Spitfire hikayesinin başlangıcı başarısız bir uçak olan Supermarine Type 224’e dayanır. Martı kanatlı, tek kanat konfigürasyonlu, sabit iniş takımlı bir uçaktı ve 600 hp’lik bir Rolls Royce motoru ile tahrik ediliyordu. Fakat tasarımcısı olan Mitchell neticeden uçak uçmadan önce dahi memnun olmamıştı. Özel teşebbüs tarzında yeni bir uçak tasarımına başladı, tasarımı, yeni P.V.12 “Merlin” motorunu ve kanatlardaki sekizli makinalı bataryasını kullanabilmek için iki defa revize etti. Neticede tasarım Hava Bakanlığı tarafınca 1935 Ocak ayında kabul edildi. İlk prototip 5 Mart 1936’da uçtu.

310 uçaklık ilk sipariş üç ay sonra verildi, bunu 200’lük bir parti takip etti. 1938 Nisan ayında Nuffield organizasyonu, Birmingham yakınlarındaki Castle Bromwich “gölge” fabrikasında üretmek üzere 1000 adetlik bir sipariş daha aldı. Alınan diğer siparişlerle savaşın başlamasından önce toplam uçak sayısı 2,143’e çıkmıştı.

1938 Ağustos-Aralık döneminde yalnız bir üs Spitfire MMk.1’lerle donatılmıştı. Savaşın çıkmasına kadar bu sayı dokuza yükseldi ve iki üs daha değişim sürecine girmişti. Toplam 1,583 Spitfire I üretildi. 1,175hp Merlin XII ile donatılmış Mk.II’lerin teslimatına 1940 Haziran’ında başlandı ancak gelecek kışa kadar teslimat ve değişim tamamlanamadı ve Britanya Savaşı’nın hava muharebe yükü Mk.I’e kaldı.

Spitfire’lar Hurricane’lerden daha çok ilgi çekti ve üretilmiş en meşhur uçaklardan biri oldu.

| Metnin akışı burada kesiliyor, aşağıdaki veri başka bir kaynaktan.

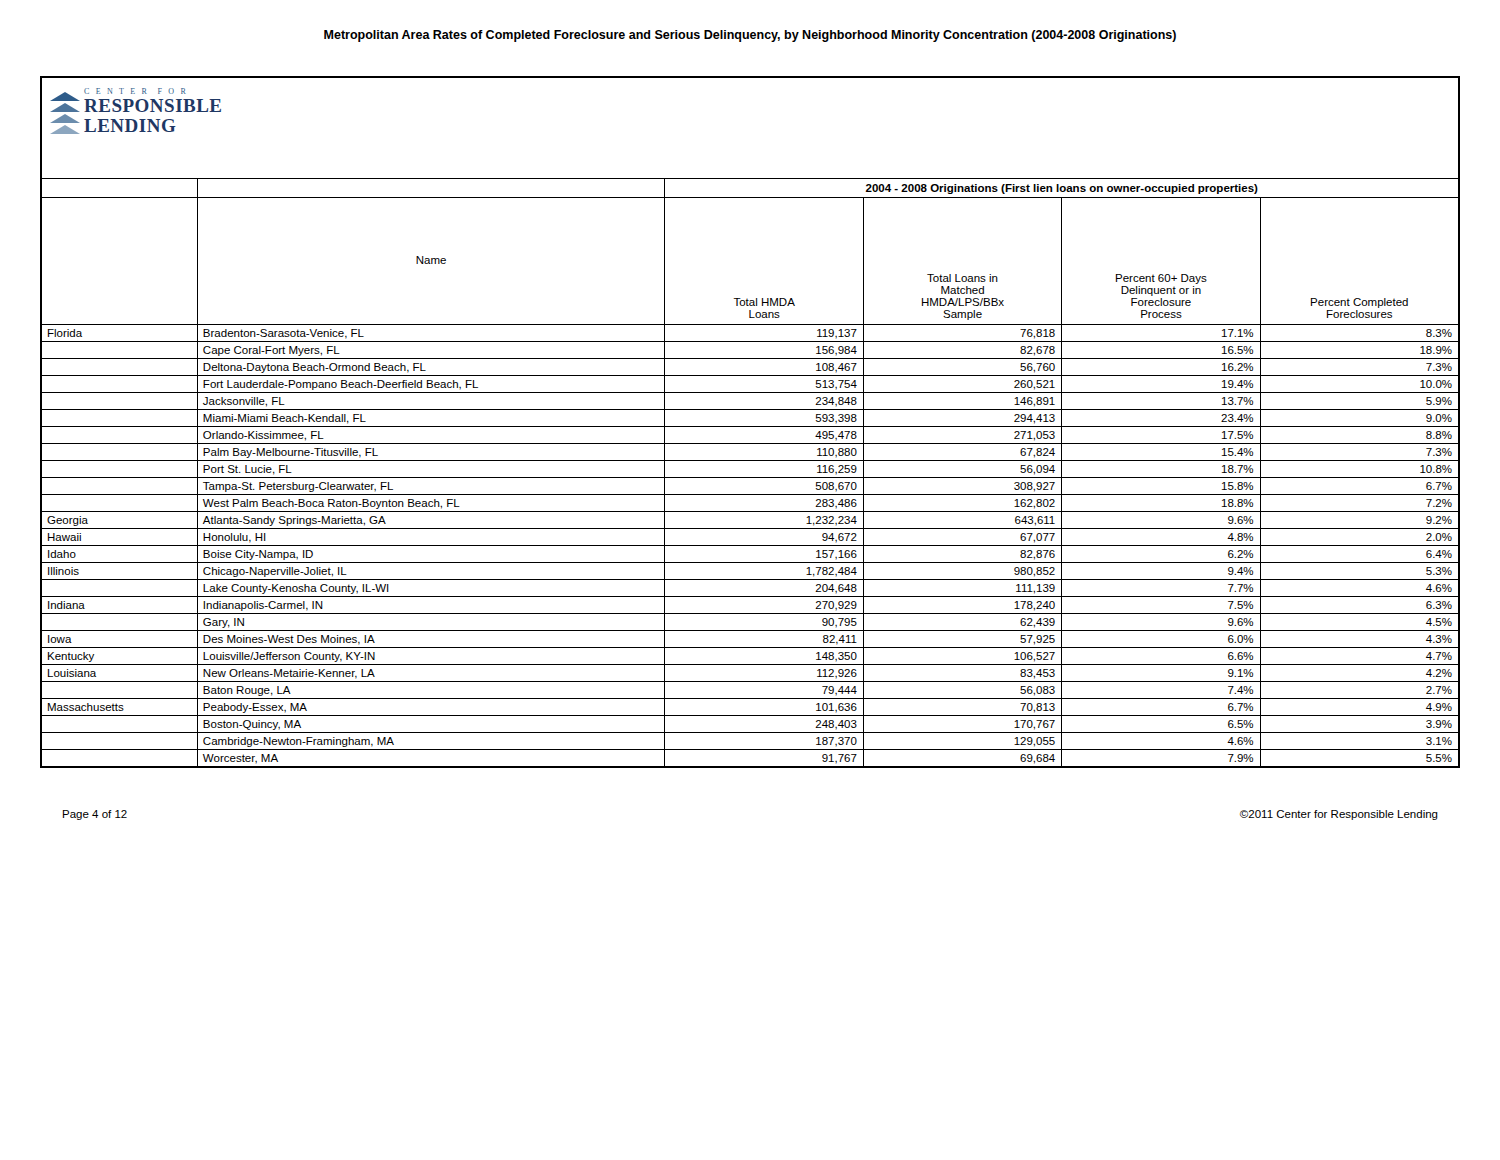Metropolitan Area Rates of Completed Foreclosure and Serious Delinquency, by Neighborhood Minority Concentration (2004-2008 Originations)
| C E N T E R F O R RESPONSIBLE LENDING |
| | | 2004 - 2008 Originations (First lien loans on owner-occupied properties) |
| | Name | Total HMDA Loans | Total Loans in Matched HMDA/LPS/BBx Sample | Percent 60+ Days Delinquent or in Foreclosure Process | Percent Completed Foreclosures |
| Florida | Bradenton-Sarasota-Venice, FL | 119,137 | 76,818 | 17.1% | 8.3% |
| | Cape Coral-Fort Myers, FL | 156,984 | 82,678 | 16.5% | 18.9% |
| | Deltona-Daytona Beach-Ormond Beach, FL | 108,467 | 56,760 | 16.2% | 7.3% |
| | Fort Lauderdale-Pompano Beach-Deerfield Beach, FL | 513,754 | 260,521 | 19.4% | 10.0% |
| | Jacksonville, FL | 234,848 | 146,891 | 13.7% | 5.9% |
| | Miami-Miami Beach-Kendall, FL | 593,398 | 294,413 | 23.4% | 9.0% |
| | Orlando-Kissimmee, FL | 495,478 | 271,053 | 17.5% | 8.8% |
| | Palm Bay-Melbourne-Titusville, FL | 110,880 | 67,824 | 15.4% | 7.3% |
| | Port St. Lucie, FL | 116,259 | 56,094 | 18.7% | 10.8% |
| | Tampa-St. Petersburg-Clearwater, FL | 508,670 | 308,927 | 15.8% | 6.7% |
| | West Palm Beach-Boca Raton-Boynton Beach, FL | 283,486 | 162,802 | 18.8% | 7.2% |
| Georgia | Atlanta-Sandy Springs-Marietta, GA | 1,232,234 | 643,611 | 9.6% | 9.2% |
| Hawaii | Honolulu, HI | 94,672 | 67,077 | 4.8% | 2.0% |
| Idaho | Boise City-Nampa, ID | 157,166 | 82,876 | 6.2% | 6.4% |
| Illinois | Chicago-Naperville-Joliet, IL | 1,782,484 | 980,852 | 9.4% | 5.3% |
| | Lake County-Kenosha County, IL-WI | 204,648 | 111,139 | 7.7% | 4.6% |
| Indiana | Indianapolis-Carmel, IN | 270,929 | 178,240 | 7.5% | 6.3% |
| | Gary, IN | 90,795 | 62,439 | 9.6% | 4.5% |
| Iowa | Des Moines-West Des Moines, IA | 82,411 | 57,925 | 6.0% | 4.3% |
| Kentucky | Louisville/Jefferson County, KY-IN | 148,350 | 106,527 | 6.6% | 4.7% |
| Louisiana | New Orleans-Metairie-Kenner, LA | 112,926 | 83,453 | 9.1% | 4.2% |
| | Baton Rouge, LA | 79,444 | 56,083 | 7.4% | 2.7% |
| Massachusetts | Peabody-Essex, MA | 101,636 | 70,813 | 6.7% | 4.9% |
| | Boston-Quincy, MA | 248,403 | 170,767 | 6.5% | 3.9% |
| | Cambridge-Newton-Framingham, MA | 187,370 | 129,055 | 4.6% | 3.1% |
| | Worcester, MA | 91,767 | 69,684 | 7.9% | 5.5% |
Page 4 of 12
©2011 Center for Responsible Lending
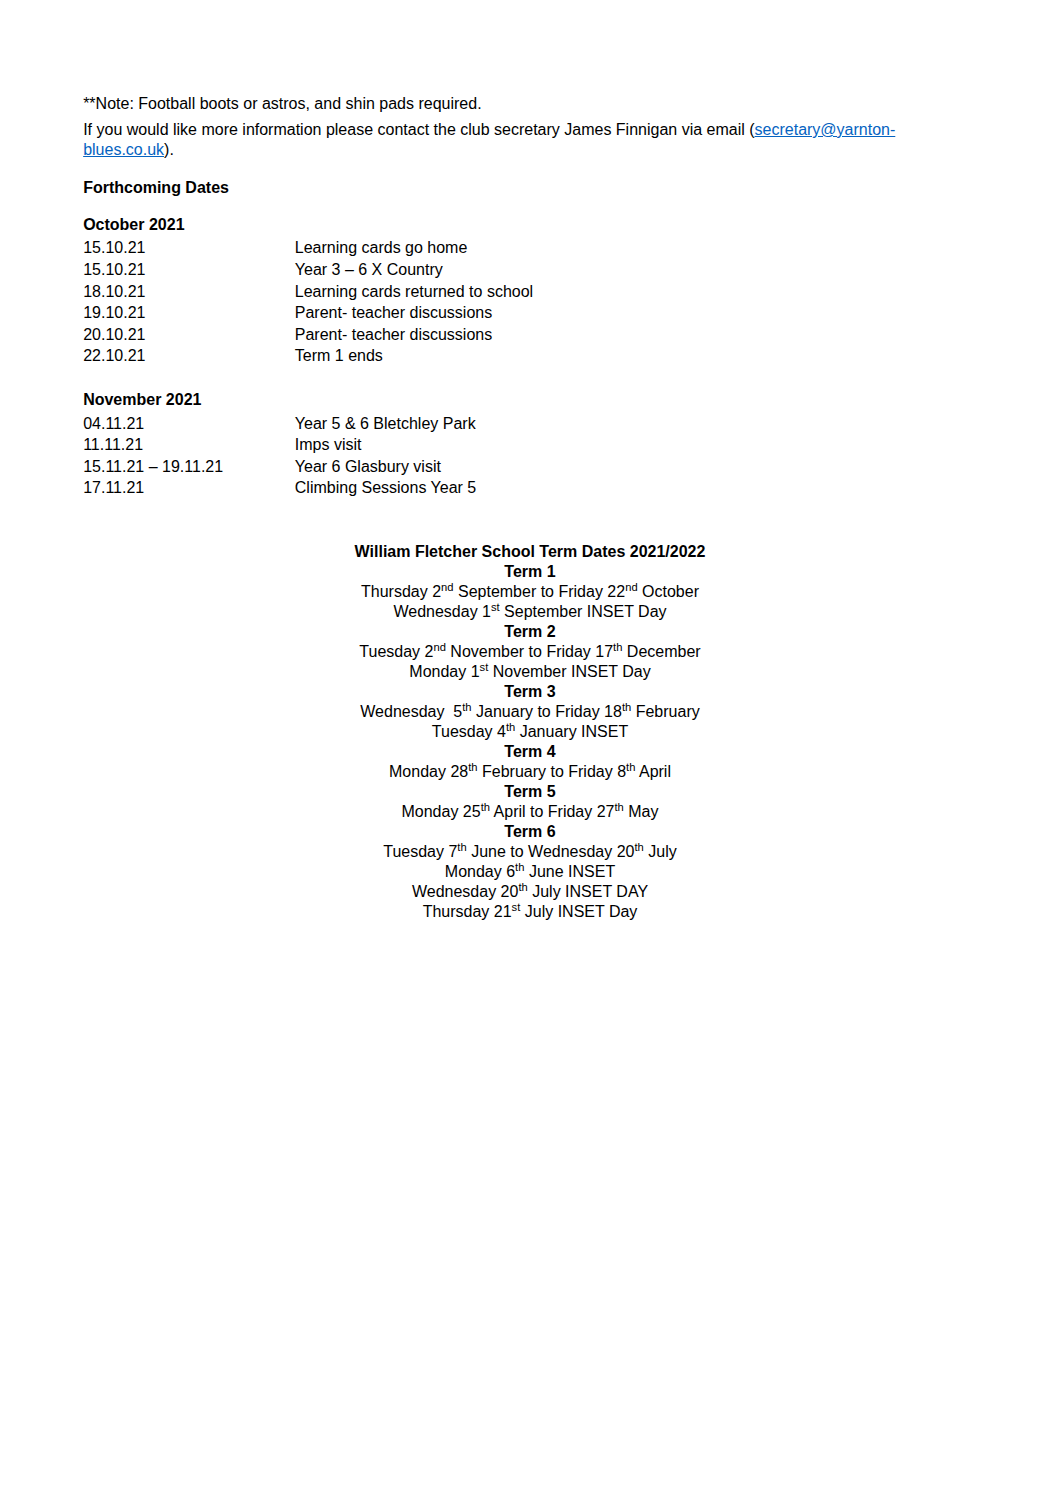**Note: Football boots or astros, and shin pads required.
If you would like more information please contact the club secretary James Finnigan via email (secretary@yarnton-blues.co.uk).
Forthcoming Dates
October 2021
| 15.10.21 | Learning cards go home |
| 15.10.21 | Year 3 – 6 X Country |
| 18.10.21 | Learning cards returned to school |
| 19.10.21 | Parent- teacher discussions |
| 20.10.21 | Parent- teacher discussions |
| 22.10.21 | Term 1 ends |
November 2021
| 04.11.21 | Year 5 & 6 Bletchley Park |
| 11.11.21 | Imps visit |
| 15.11.21 – 19.11.21 | Year 6 Glasbury visit |
| 17.11.21 | Climbing Sessions Year 5 |
William Fletcher School Term Dates 2021/2022
Term 1
Thursday 2nd September to Friday 22nd October
Wednesday 1st September INSET Day
Term 2
Tuesday 2nd November to Friday 17th December
Monday 1st November INSET Day
Term 3
Wednesday 5th January to Friday 18th February
Tuesday 4th January INSET
Term 4
Monday 28th February to Friday 8th April
Term 5
Monday 25th April to Friday 27th May
Term 6
Tuesday 7th June to Wednesday 20th July
Monday 6th June INSET
Wednesday 20th July INSET DAY
Thursday 21st July INSET Day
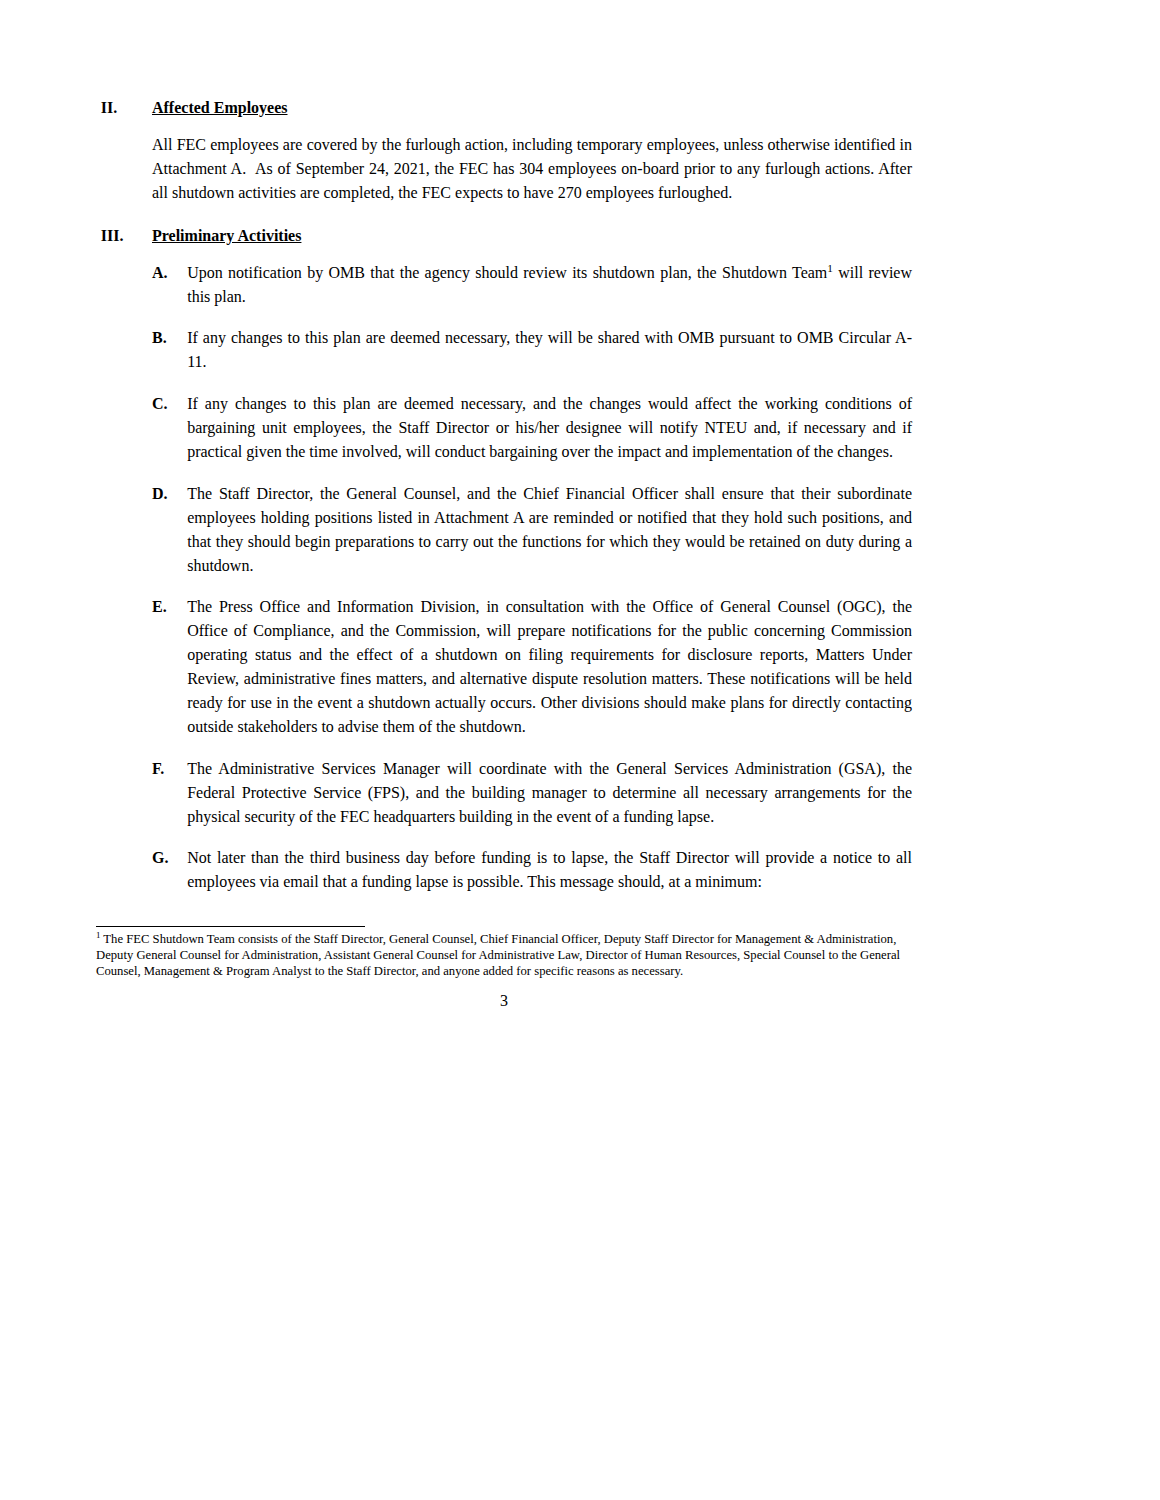II. Affected Employees
All FEC employees are covered by the furlough action, including temporary employees, unless otherwise identified in Attachment A. As of September 24, 2021, the FEC has 304 employees on-board prior to any furlough actions. After all shutdown activities are completed, the FEC expects to have 270 employees furloughed.
III. Preliminary Activities
A. Upon notification by OMB that the agency should review its shutdown plan, the Shutdown Team1 will review this plan.
B. If any changes to this plan are deemed necessary, they will be shared with OMB pursuant to OMB Circular A-11.
C. If any changes to this plan are deemed necessary, and the changes would affect the working conditions of bargaining unit employees, the Staff Director or his/her designee will notify NTEU and, if necessary and if practical given the time involved, will conduct bargaining over the impact and implementation of the changes.
D. The Staff Director, the General Counsel, and the Chief Financial Officer shall ensure that their subordinate employees holding positions listed in Attachment A are reminded or notified that they hold such positions, and that they should begin preparations to carry out the functions for which they would be retained on duty during a shutdown.
E. The Press Office and Information Division, in consultation with the Office of General Counsel (OGC), the Office of Compliance, and the Commission, will prepare notifications for the public concerning Commission operating status and the effect of a shutdown on filing requirements for disclosure reports, Matters Under Review, administrative fines matters, and alternative dispute resolution matters. These notifications will be held ready for use in the event a shutdown actually occurs. Other divisions should make plans for directly contacting outside stakeholders to advise them of the shutdown.
F. The Administrative Services Manager will coordinate with the General Services Administration (GSA), the Federal Protective Service (FPS), and the building manager to determine all necessary arrangements for the physical security of the FEC headquarters building in the event of a funding lapse.
G. Not later than the third business day before funding is to lapse, the Staff Director will provide a notice to all employees via email that a funding lapse is possible. This message should, at a minimum:
1 The FEC Shutdown Team consists of the Staff Director, General Counsel, Chief Financial Officer, Deputy Staff Director for Management & Administration, Deputy General Counsel for Administration, Assistant General Counsel for Administrative Law, Director of Human Resources, Special Counsel to the General Counsel, Management & Program Analyst to the Staff Director, and anyone added for specific reasons as necessary.
3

Britanya Savaşı esnasında hızı ve manevra yeteneği ile Alman uçaklarının rakibi Bf 109’a iyi bir rakip oldu ve diğer Alman uçaklarına bariz bir üstünlük sağladı. Spitfire’ın tırmanma yeteneği Bf 109’dan düşük olmasına rağmen ondan daha hızlı uçabiliyordu (Hurricane’in aksine). Spitfire’ın motoru  bazen aşırı “G” çektiğinde karbüratör taşması sonucu duruyordu. Bf 109 pilotlarının bundan faydalanmasına fırsat vermemek için Spitfire pilotları önce yarım bir “roll” yapıyor ve sonra dalışa geçiyordu. Bu karbüratör eksikliği daha sonra giderildi ve Spitfire tarihe belki de en iyi savunma silahı olarak geçti.

Mk.24’e kadar birçok Spitfire modeli üretildi. Kraliyet Donanması da onun bir veresiyonu olan Seafire’ı donanmada kullandı.Seafire’ların takviye edilmiş, sert denizlere dayanıklı bir gövdesi vardı, kuyruk kancası ile navigasyon ekipmanı takılmıştı. Toplam 20,334 Spitfire ve 2,556 Seafire üretilmiştir. Son Spitfire görev uçuşu 1954’de, Seafire görevi ise 1967’de yapılmıştır.